What would the bonus be for a weapon like this? Or what would you add to the cost for a weapon that had this ability? Being based off of soul Calibur I figured that as soon as you dropped to dying the fast healing no longer functions until the next encounter.

If this seems like it's too powerful or it would be prohibitively expensive then I'll give up on the idea. I just figured I should ask. The weapon is already going to cost at least 21,000 gold just to use.

Also, is there a weapon enchantment that makes it so you can dismiss and summon it?

Edit: does increasing the size of a weapon provide any benefit other than an increased damage die? Like a bonus to trip attempts?

Edit 2: I was informed that tripping an opponent allows you to immediately make an extra attack against them. However, I can't find this under "Trip" in the SRD. Can somebody confirm this?

FelixG
2010-07-06, 03:38 AM
I dont know about the first two parts but on trip:

You have to have Improved trip to get that bonus attack on the person heres a link to the SRD for you

http://www.d20srd.org/srd/feats.htm#improvedTrip

Fortuna
2010-07-06, 03:46 AM
Based on magic item creation guidelines, the fast healing 1 would be an additional 12000 gp on top of whatever else the weapon costs (treating it as continuous lesser vigor). I can't help with the rest, unfortunately.

PId6
2010-07-06, 03:46 AM
I'd say Fast Healing 1 would be worth around ~8,000 gp, or maybe +1 or +2. It's effectively infinite out of combat healing, but it's not that great when limited to one person (it's a bit cheap for +1 if you allow it to be passed around though). It doesn't directly add to combat ability, and isn't even all that good at higher levels, so a static cost is better than a +X modifier. 8,000 sound right, but even something as low as 5,000 would work if it only affects one person or, in this case, it goes on something already as expensive as that.

Increasing weapon size only changes damage, weight, and ease of wielding (you take penalties if weapon size is off, and Monkey Grip sucks). It does not change reach, tripping ability, or anything else of that nature.

Killer Angel
2010-07-06, 03:49 AM
Edit: does increasing the size of a weapon provide any benefit other than an increased damage die? Like a bonus to trip attempts?


Bonuses to trip attempts, don't include weapon size: the size that matter, is the combatants'.



Edit 2: I was informed that tripping an opponent allows you to immediately make an extra attack against them. However, I can't find this under "Trip" in the SRD. Can somebody confirm this?

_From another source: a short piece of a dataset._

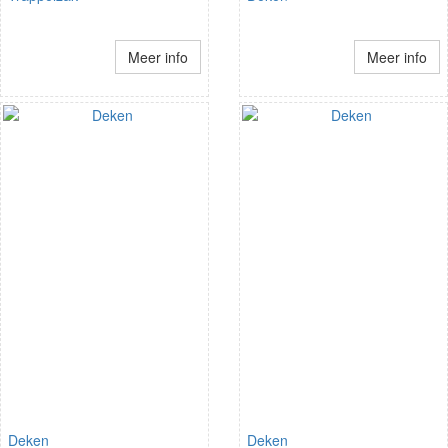
Meer info
Meer info
Deken
Deken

What FelixG said. The bonus attack, comes with Improved Trip.

Morithias
2010-07-06, 04:57 AM
If you want to get REALLY nutty. You can use the rules in the arms and equipment guide to have it give you the "trollblooded" feat. It would cost 15k since it has a requirement feat (toughness) but it grants you regeneration 1, overcome by fire and acid, and you're treated as fatigued in sunlight, but I'm sure you could find a way around that weakness.

Mystic Muse
2010-07-06, 12:55 PM
If you want to get REALLY nutty. You can use the rules in the arms and equipment guide to have it give you the "trollblooded" feat. It would cost 15k since it has a requirement feat (toughness) but it grants you regeneration 1, overcome by fire and acid, and you're treated as fatigued in sunlight, but I'm sure you could find a way around that weakness.

Well, I'm actually immune to fatigue. However, fast healing seems to work better for Soul calibur than regeneration since nothing stops the healing but it ends as soon as you're knocked out.

And the extra attack only works if I have improved trip? Dang.

EDIT: Out of curiosity, at what point does fast healing 1 become not very useful? How much HP do you have to have?